There is an especially perceptive segment on the travails of black and other non-white troops. Despite Truman’s order ending segregation in the military, blacks were targeted in Korea, where they “drew the worst assignments and found little redress despite complaints.” More blacks were sent into combat than whites, she writes, citing a VA study. A great many in the all-black 24th Division, led by white officers, were court-martialed, some sentenced to death for alleged cowardice, a case which brought Thurgood Marshall to Japan and Korea to defend them.
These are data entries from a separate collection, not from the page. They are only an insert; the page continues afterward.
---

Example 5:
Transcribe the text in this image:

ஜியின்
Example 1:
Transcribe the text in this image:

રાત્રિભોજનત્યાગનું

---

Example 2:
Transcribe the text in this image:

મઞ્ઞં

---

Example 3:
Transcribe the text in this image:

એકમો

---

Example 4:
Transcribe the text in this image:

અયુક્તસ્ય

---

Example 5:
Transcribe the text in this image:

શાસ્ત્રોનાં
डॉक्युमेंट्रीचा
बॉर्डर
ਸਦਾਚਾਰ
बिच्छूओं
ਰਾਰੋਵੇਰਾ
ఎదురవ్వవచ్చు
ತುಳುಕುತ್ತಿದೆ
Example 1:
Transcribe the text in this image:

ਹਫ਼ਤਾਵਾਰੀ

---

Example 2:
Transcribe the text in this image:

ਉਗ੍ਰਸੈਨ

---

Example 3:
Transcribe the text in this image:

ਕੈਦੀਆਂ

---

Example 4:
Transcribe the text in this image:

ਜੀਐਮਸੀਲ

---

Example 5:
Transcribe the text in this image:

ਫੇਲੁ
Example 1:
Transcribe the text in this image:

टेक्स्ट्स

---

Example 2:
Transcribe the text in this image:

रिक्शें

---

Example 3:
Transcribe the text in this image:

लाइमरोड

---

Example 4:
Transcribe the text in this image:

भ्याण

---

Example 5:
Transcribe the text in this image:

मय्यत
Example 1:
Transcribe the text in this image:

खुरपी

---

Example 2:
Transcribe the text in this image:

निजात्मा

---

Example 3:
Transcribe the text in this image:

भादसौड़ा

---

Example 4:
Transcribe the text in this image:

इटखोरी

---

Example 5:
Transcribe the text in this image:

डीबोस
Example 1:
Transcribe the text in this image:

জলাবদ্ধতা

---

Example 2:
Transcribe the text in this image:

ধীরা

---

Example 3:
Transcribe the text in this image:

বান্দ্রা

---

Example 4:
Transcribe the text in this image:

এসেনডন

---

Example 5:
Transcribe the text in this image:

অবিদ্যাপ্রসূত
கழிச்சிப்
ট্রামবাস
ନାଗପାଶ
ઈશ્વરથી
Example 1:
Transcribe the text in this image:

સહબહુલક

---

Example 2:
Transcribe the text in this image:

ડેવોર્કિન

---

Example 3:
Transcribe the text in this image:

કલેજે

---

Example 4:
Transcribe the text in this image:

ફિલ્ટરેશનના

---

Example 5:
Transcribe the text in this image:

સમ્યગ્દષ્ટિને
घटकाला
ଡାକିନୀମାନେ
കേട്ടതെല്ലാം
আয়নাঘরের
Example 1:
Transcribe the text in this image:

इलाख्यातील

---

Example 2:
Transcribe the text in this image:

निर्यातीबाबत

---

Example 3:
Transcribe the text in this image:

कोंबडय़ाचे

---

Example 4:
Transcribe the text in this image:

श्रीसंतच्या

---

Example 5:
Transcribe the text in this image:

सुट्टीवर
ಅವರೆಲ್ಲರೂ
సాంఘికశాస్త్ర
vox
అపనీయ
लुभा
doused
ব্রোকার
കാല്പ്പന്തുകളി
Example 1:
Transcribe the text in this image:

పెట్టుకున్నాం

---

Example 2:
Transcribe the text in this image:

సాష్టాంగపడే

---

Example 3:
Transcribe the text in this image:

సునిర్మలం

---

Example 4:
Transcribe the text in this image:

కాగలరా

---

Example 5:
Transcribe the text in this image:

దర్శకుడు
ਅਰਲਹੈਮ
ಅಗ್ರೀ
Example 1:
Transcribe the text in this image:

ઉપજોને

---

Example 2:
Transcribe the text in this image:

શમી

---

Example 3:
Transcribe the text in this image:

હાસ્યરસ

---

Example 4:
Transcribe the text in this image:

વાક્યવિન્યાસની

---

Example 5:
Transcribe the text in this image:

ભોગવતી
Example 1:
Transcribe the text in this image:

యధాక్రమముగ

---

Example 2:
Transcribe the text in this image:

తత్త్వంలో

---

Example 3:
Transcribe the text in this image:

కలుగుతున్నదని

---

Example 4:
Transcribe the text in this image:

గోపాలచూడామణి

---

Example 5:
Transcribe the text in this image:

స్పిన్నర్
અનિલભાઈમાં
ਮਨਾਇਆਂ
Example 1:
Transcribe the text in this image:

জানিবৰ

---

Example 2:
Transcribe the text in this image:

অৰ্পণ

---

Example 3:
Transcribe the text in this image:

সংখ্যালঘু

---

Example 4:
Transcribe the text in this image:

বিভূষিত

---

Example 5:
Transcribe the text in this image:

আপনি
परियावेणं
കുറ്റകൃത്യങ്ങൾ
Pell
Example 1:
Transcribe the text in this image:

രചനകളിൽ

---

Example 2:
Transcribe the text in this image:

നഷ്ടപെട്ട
MacArthur’s headquarters had signs supporting racial segregation and, according to Marshall, “the ‘great man’ did absolutely nothing to clean up his command.” She reports that “Hispanics had the highest rate of [combat] exposure.” The Puerto Rican 65th Infantry suffered over five hundred casualties yet several hundred were imprisoned for disobedience, ninety-five court-martialed and ninety-one judged guilty. Forty years later the Army declared there had been “bias in the prosecution.”
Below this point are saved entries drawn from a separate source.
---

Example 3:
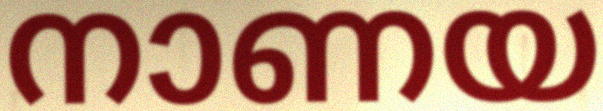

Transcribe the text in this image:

നാണയ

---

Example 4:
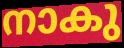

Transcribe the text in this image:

നാകു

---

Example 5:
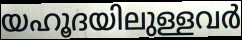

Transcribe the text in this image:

യഹൂദയിലുള്ളവർ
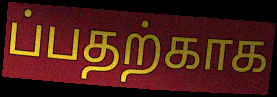
ப்பதற்காக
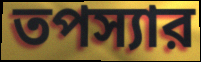
তপস্যার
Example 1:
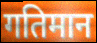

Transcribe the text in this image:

गतिमान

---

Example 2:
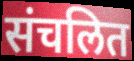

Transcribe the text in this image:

संचलित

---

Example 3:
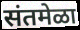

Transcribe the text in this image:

संतमेळा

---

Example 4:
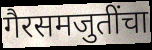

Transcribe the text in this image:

गैरसमजुतींचा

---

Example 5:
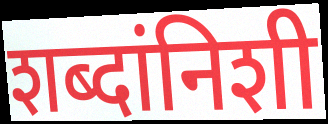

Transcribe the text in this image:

शब्दांनिशी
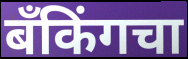
बँकिंगचा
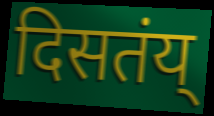
दिसतंय्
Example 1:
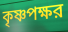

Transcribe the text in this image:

কৃষ্ণপক্ষর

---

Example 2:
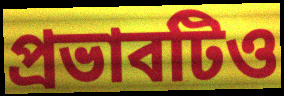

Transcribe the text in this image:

প্রভাবটিও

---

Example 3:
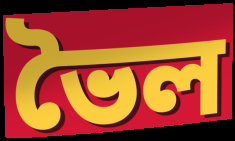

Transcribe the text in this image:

ভৈল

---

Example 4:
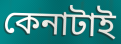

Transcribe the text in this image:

কেনাটাই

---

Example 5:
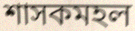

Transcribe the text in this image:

শাসকমহল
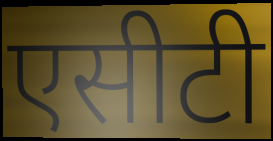
एसीटी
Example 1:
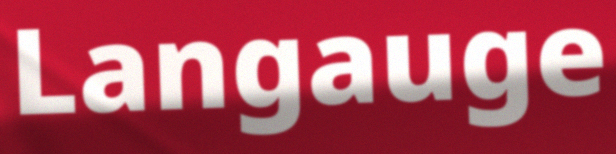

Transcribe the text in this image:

Langauge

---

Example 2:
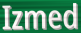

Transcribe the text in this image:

Izmed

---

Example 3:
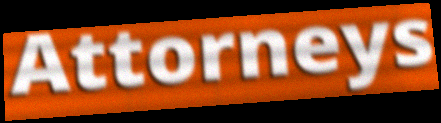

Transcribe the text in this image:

Attorneys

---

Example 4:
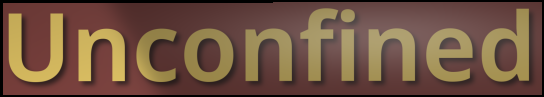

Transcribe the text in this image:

Unconfined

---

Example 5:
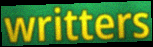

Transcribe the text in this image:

writters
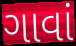
ગાવાં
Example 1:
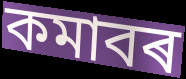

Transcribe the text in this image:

কমাবৰ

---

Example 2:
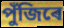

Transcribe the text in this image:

পুঁজিৰে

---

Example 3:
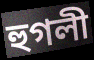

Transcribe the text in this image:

হুগলী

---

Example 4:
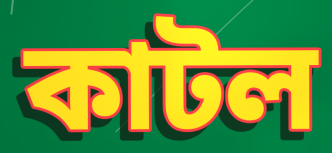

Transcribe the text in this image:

কাটল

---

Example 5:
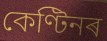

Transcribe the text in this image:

কেণ্টিনৰ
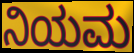
ನಿಯಮ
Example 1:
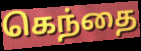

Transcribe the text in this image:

கெந்தை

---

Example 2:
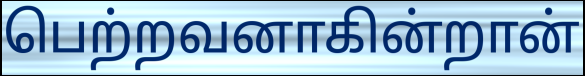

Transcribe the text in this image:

பெற்றவனாகின்றான்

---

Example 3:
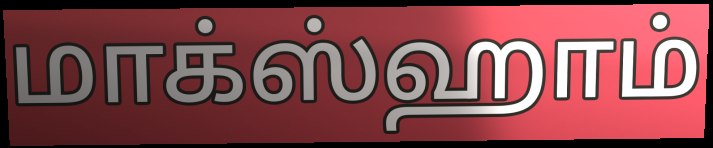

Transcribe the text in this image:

மாக்ஸ்ஹாம்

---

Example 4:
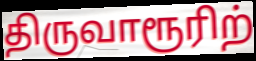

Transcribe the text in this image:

திருவாரூரிற்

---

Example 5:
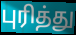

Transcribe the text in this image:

புரித்து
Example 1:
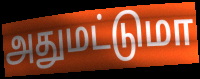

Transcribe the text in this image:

அதுமட்டுமா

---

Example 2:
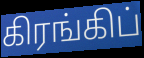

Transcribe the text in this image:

கிரங்கிப்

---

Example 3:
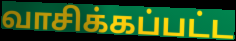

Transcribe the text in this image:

வாசிக்கப்பட்ட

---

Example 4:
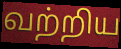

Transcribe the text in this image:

வற்றிய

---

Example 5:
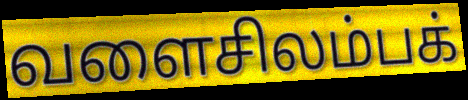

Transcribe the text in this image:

வளைசிலம்பக்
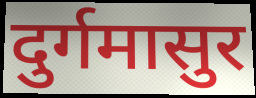
दुर्गमासुर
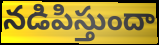
నడిపిస్తుందా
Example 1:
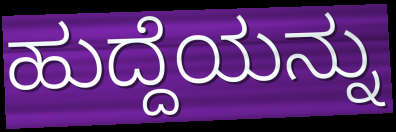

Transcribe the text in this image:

ಹುದ್ದೆಯನ್ನು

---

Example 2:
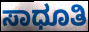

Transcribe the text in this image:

ಸಾಧೂತಿ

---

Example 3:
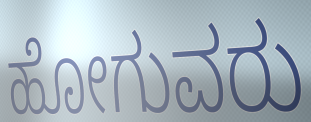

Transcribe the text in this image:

ಹೋಗುವರು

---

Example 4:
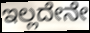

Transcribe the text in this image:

ಇಲ್ಲದೇನೇ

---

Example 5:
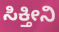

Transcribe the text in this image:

ಸಿಕ್ತೀನಿ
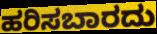
ಹರಿಸಬಾರದು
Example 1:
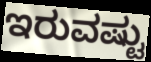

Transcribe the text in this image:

ಇರುವಷ್ಟು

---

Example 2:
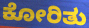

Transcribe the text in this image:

ಕೋರಿತು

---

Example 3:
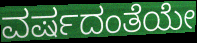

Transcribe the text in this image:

ವರ್ಷದಂತೆಯೇ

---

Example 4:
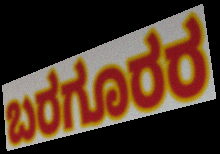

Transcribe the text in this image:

ಬರಗೂರರ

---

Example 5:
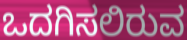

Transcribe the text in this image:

ಒದಗಿಸಲಿರುವ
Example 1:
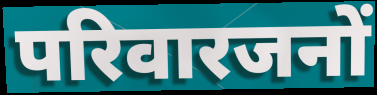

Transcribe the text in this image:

परिवारजनों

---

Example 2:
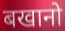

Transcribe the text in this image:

बखानो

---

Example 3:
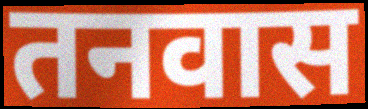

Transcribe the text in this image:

तनवास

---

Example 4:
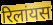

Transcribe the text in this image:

रिलांयस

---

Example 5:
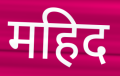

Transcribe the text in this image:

महिद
In any event, Americans rallied around the flag as they always do when wars begin. The libertarian editor Llewellyn Rockwell, Jr. has written about that “mysterious thing called nationalism, which makes an ideological religion of the nation’s wars.” Even so, as the war dragged on, as pointless wars often do, many Americans began objecting to the war and hailed Truman’s successor Dwight Eisenhower when he finally chose to end it. But others, like the China Lobby and hawkish generals, politicians and media, were furious that the U.S. had not fought an all-out war against China and A-bombed some Chinese cities a la Hiroshima and Nagasaki. When MacArthur returned home after his firing and was promoted as a possible Republican presidential candidate, vast crowds cheered him when he toured the country and later delivered his “Old Soldiers Never Die” speech before a hushed and reverent Congress. He soon faded when it became clear that other than encouraging a war with China and dropping another nuclear bomb he had little to offer the nation.
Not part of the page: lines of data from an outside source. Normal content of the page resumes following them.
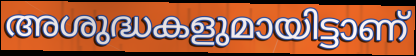
അശുദ്ധകളുമായിട്ടാണ്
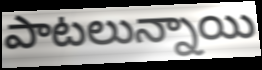
పాటలున్నాయి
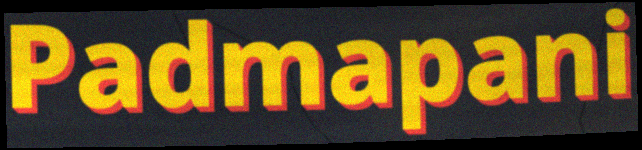
Padmapani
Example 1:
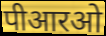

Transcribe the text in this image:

पीआरओ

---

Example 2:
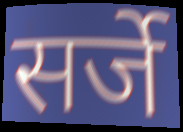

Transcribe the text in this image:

सर्जे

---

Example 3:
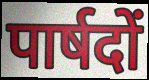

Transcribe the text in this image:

पार्षदों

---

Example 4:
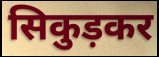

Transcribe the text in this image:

सिकुड़कर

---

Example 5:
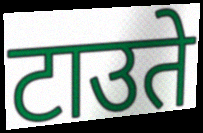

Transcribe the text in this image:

टाउते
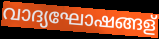
വാദ്യഘോഷങ്ങള്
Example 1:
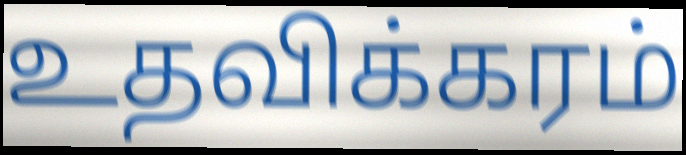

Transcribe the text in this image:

உதவிக்கரம்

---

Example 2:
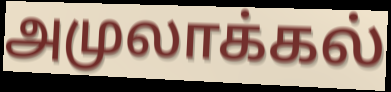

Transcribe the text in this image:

அமுலாக்கல்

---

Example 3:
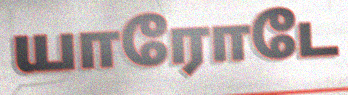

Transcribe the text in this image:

யாரோடே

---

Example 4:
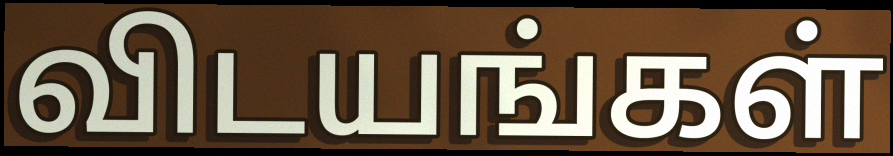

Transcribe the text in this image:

விடயங்கள்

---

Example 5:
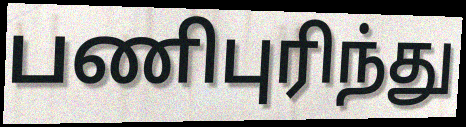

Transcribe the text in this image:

பணிபுரிந்து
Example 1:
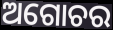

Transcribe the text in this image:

ଅଗୋଚର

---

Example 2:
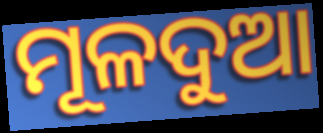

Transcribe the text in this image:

ମୂଳଦୁଆ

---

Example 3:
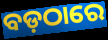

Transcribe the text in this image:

ବଡ଼ଠାରେ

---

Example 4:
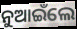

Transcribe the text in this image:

ନୁଆଇଁଲେ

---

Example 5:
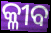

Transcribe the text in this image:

କ୍ଳୀବ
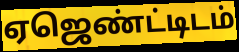
ஏஜெண்ட்டிடம்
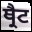
ਥ੍ਰੈਟ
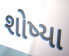
શોષ્યા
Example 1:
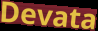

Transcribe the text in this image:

Devata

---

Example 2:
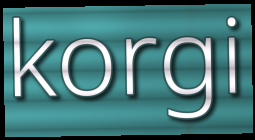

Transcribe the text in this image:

korgi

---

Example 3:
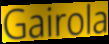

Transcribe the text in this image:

Gairola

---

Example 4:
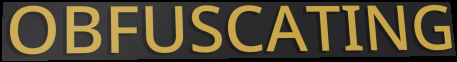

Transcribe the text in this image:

OBFUSCATING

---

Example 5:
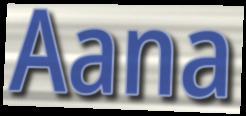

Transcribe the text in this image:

Aana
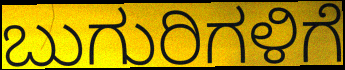
ಬುಗುರಿಗಳಿಗೆ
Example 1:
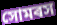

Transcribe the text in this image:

সোমৰস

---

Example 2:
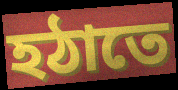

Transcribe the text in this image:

হঠাতে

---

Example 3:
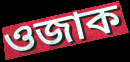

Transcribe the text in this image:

ওজাক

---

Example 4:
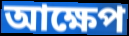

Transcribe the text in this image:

আক্ষেপ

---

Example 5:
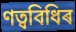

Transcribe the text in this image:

ণত্ববিধিৰ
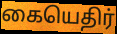
கையெதிர்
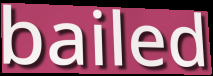
bailed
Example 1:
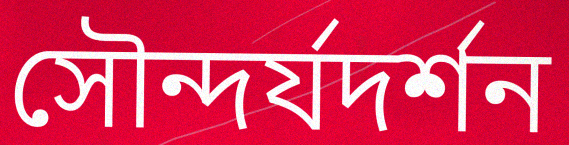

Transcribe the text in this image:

সৌন্দর্যদর্শন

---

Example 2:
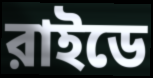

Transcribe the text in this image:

রাইডে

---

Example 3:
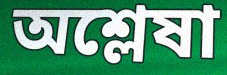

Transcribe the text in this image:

অশ্লেষা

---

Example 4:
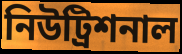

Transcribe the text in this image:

নিউট্রিশনাল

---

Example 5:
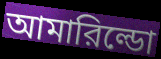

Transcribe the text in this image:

আমারিল্ডো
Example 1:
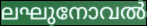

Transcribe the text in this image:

ലഘുനോവൽ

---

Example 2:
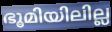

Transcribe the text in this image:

ഭൂമിയിലില്ല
But ordinary GIs and junior officers did. Neither angels nor heroes, the vast majority were faithful Americans for whom the war became the high point of their lives. Many returned home with illnesses and wounds from “amputated limbs, shrapnel buried in their tissues, lost eyesight, diminished hearing, paralysis.” They developed TB, parasites and malaria. And many probably came home with what we now call PTSD.

In the end, then, the real question will always remain: Was the war worth it? And if it was, for whom?